At the moment, I'm flummoxed, but I'll keep looking. Don't get too nervous - the man-eating snail hasn't been discovered yet.

EDIT: Having looked again, I'm not ready to totally discount slime moulds yet.

EDIT2: Process of elimination. Unless there was a veritable snail/slug orgy last autumn and lots of the slimy so-and-sos laid their eggs all in the same place (unlikely, to say the least), then these are not snail or slug eggs. There ain't no British species which could do it.

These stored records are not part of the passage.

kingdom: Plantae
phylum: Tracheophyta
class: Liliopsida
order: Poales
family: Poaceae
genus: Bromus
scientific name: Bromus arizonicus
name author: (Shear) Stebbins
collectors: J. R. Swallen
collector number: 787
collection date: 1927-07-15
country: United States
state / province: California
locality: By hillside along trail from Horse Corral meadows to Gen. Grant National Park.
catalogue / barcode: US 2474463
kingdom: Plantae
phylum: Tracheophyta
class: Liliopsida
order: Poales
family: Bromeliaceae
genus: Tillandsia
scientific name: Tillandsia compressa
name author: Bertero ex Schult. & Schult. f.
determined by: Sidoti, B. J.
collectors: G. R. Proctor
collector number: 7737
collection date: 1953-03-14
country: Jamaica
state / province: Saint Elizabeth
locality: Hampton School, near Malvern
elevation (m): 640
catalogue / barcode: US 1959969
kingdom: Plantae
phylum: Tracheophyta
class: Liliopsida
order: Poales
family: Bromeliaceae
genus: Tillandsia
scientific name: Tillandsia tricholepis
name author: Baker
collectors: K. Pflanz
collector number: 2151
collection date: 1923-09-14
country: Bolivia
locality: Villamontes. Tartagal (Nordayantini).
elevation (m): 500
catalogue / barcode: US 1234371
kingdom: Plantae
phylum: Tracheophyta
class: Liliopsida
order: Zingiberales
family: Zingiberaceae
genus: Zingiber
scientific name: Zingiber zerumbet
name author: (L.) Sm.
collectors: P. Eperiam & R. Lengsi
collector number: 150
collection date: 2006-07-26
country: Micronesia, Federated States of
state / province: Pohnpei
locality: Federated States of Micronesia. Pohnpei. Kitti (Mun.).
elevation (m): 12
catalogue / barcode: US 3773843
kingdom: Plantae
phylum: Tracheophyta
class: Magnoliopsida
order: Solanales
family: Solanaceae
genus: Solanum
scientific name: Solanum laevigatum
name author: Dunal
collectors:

EDIT3: And I'm now satisfied that they aren't insect eggs at all. Only colonial insects could produce such a mass, and these things are the wrong shape for ants, wasps or bees of any description. We're back to fungi/slime moulds. I can't find any such thing which looks precisely like what you have, but there could be a million reasons for that. However, although I now think it IS a slime mould, I'm ready to stand corrected if it "hatches". What you're NOT going to get is a sudden eruption of any known garden pest.

EDIT4: And I just re-read one of your earlier posts. I suspect that you might be able to watch this stuff turn into that jelly fungus you mentioned.